The Nigerian Senate on Thursday put the brakes on a heated motion that sought to challenge the glaring exclusion of the Anambra-Imo River Basin Development Authority—the only one serving the South-East—from the N380 billion allocated in the 2025 budget for agricultural and irrigation projects.

Senator Kenneth Eze (APC–Ebonyi), who sponsored the motion, described the omission as a calculated slight and a dangerous signal to a region already grappling with feelings of marginalisation.

“The Southeast has just one river basin authority. How then is it the only one missing from a national intervention fund meant to drive food security and create jobs?” he queried on the floor. “This isn’t just a budget error. This is a structural injustice.”
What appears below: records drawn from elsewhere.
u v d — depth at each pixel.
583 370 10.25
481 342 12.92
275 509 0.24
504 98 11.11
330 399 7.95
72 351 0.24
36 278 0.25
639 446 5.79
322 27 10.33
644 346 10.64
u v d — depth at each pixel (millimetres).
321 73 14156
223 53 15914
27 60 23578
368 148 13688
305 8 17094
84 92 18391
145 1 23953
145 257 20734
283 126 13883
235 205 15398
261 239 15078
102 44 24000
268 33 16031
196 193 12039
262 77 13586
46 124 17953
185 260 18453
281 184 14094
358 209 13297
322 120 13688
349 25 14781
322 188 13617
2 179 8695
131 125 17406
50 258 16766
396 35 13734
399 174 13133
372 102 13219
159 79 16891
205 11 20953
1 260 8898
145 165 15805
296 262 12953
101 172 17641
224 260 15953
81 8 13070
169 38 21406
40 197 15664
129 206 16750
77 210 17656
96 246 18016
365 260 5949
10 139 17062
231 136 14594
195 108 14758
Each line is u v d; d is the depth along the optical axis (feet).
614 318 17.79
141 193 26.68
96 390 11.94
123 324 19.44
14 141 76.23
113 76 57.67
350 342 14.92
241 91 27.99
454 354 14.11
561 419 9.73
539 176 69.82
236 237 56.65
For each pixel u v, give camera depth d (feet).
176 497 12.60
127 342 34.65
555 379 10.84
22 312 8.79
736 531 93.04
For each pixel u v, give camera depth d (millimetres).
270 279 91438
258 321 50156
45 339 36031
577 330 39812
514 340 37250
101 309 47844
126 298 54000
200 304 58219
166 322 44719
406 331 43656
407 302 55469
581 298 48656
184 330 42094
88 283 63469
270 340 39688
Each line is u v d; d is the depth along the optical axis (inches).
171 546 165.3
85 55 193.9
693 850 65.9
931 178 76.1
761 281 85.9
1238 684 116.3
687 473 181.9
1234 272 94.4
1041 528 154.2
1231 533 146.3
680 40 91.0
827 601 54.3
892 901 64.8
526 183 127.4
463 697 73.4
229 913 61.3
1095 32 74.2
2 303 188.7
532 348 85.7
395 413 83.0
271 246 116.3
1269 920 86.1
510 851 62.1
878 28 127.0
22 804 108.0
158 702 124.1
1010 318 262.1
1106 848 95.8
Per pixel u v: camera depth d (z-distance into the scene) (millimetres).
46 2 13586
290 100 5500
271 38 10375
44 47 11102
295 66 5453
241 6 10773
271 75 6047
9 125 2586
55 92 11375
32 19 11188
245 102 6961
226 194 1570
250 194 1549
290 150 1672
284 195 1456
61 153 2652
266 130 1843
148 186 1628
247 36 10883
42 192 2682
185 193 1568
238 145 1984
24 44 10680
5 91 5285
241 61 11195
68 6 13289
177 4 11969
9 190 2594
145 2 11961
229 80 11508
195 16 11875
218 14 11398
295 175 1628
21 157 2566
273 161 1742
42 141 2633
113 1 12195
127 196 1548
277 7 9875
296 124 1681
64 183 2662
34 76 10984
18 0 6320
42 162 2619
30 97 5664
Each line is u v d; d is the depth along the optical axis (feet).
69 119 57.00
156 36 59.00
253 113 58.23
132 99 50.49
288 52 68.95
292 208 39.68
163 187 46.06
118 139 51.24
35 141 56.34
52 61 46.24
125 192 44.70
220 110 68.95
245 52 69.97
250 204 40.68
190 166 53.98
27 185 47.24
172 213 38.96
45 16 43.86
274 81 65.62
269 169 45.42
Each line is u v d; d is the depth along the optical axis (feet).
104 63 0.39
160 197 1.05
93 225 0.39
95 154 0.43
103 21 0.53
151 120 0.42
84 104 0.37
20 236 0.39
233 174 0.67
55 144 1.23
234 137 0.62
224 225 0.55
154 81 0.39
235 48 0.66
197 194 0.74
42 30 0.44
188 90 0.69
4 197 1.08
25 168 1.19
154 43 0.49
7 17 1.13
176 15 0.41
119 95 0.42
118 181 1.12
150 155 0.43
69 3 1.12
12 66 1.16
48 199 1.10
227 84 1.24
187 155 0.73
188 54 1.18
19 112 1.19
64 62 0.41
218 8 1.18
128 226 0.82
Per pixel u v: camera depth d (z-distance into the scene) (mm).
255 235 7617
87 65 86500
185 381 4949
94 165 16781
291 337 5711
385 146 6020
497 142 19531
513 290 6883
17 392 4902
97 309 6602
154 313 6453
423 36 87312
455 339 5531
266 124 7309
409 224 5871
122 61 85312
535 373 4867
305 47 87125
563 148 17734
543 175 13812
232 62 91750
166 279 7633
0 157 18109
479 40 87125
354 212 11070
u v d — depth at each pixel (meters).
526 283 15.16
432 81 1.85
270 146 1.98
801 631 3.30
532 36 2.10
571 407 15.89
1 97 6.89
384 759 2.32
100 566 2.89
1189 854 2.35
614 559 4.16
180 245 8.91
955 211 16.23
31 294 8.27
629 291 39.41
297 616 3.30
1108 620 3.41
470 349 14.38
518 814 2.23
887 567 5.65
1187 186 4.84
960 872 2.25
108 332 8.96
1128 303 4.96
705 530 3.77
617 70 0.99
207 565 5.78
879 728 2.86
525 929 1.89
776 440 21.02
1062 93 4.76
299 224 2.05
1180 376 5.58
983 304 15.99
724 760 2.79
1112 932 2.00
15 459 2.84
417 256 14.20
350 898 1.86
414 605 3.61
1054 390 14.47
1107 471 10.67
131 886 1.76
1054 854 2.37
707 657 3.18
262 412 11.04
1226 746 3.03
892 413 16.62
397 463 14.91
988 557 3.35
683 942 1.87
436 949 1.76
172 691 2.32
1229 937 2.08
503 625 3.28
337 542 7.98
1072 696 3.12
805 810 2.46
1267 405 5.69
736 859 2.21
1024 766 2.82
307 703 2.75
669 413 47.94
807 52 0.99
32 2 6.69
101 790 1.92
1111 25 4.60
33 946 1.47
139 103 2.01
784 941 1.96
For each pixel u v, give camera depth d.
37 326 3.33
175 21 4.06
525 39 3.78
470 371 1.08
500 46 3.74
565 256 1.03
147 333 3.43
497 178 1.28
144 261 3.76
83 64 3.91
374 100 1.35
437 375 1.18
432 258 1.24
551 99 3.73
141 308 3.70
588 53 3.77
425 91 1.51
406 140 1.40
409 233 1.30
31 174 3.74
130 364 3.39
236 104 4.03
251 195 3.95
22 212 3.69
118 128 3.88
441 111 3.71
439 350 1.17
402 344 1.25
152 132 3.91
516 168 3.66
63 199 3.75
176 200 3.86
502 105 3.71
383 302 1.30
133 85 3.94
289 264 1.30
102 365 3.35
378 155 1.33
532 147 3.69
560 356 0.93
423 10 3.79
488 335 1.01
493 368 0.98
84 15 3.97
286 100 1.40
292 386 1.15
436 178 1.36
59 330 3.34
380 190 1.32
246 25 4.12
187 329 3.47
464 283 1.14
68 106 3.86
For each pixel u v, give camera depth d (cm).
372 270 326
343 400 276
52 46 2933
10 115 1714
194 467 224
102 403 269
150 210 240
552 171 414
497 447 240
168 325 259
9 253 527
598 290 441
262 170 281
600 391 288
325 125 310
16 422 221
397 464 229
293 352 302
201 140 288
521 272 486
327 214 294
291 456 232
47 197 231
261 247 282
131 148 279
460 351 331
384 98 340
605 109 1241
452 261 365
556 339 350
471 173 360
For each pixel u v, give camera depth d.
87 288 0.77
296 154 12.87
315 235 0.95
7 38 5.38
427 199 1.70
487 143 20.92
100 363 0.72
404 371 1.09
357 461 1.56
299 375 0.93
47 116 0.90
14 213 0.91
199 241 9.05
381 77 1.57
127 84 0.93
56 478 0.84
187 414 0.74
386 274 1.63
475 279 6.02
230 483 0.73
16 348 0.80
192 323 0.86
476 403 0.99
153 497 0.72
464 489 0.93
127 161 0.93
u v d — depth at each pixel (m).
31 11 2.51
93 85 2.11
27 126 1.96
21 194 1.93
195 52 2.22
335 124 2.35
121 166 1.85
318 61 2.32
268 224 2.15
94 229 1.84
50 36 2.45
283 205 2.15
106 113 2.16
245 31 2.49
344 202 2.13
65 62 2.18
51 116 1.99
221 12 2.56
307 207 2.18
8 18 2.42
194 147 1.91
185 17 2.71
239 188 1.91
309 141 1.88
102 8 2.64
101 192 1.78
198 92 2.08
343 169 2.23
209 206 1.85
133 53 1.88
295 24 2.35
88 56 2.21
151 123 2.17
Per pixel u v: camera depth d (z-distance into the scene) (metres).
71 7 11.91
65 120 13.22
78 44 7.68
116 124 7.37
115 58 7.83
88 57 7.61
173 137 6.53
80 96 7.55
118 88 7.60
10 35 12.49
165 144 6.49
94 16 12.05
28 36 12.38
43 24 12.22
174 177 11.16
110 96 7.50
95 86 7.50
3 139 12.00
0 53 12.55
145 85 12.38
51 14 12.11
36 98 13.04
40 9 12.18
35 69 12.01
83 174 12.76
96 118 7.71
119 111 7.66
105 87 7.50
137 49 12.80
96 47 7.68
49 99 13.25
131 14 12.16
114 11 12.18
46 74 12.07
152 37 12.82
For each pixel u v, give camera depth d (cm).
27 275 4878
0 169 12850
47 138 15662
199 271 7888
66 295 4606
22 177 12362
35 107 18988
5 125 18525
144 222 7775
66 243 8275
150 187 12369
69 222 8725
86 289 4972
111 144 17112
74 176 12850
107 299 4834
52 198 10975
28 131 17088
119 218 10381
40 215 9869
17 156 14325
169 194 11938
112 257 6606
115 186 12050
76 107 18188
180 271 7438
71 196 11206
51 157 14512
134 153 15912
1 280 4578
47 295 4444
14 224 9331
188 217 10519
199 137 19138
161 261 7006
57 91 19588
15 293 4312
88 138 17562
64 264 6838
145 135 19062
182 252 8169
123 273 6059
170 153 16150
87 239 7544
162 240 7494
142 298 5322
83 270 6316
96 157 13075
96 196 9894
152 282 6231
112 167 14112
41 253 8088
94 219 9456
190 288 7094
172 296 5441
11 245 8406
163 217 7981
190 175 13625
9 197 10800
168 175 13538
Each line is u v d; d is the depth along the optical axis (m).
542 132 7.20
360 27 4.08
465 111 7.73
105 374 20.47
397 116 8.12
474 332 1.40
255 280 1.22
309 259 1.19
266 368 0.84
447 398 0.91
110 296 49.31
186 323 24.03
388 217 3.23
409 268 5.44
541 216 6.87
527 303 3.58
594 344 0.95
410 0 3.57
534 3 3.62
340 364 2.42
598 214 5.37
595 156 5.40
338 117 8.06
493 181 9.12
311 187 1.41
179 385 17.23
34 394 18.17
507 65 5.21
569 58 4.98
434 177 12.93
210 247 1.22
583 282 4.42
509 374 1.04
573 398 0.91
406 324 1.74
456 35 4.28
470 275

Eze pointed to Section 14 of the 1999 Constitution (as amended), which mandates the equitable distribution of resources, warning that the exclusion could deepen distrust in federal governance and worsen regional discontent.

According to the senator, the South-East’s fertile landscape—known for high yields of cassava, yam, rice, and oil palm—has consistently powered national food production. “Yet when it’s time to invest, we are left behind,” he lamented.

The Senate, however, decided to halt the motion after Senate Leader Opeyemi Bamidele (APC–Ekiti) urged caution. He appealed for patience while the Senate leadership meets with the Minister of Water Resources to seek clarification and potential redress.

“There are concerns across all regions. Let us take a unified, strategic approach and resolve this at the leadership level,” Bamidele said, supported by Minority Leader Abba Moro (PDP–Benue).

The motion was stood down, but not without contributions from senators across geopolitical zones, including Osita Ngwu (PDP–Enugu), Adamu Aliero (APC–Kebbi), and Danjuma Goje (APC–Gombe), who acknowledged the Southeast’s concerns.

For now, the spotlight remains on the Ministry of Water Resources—and whether action will follow Senate diplomacy. But for many in the South-East, the message is already loud and clear: development must be inclusive, or it risks being divisive.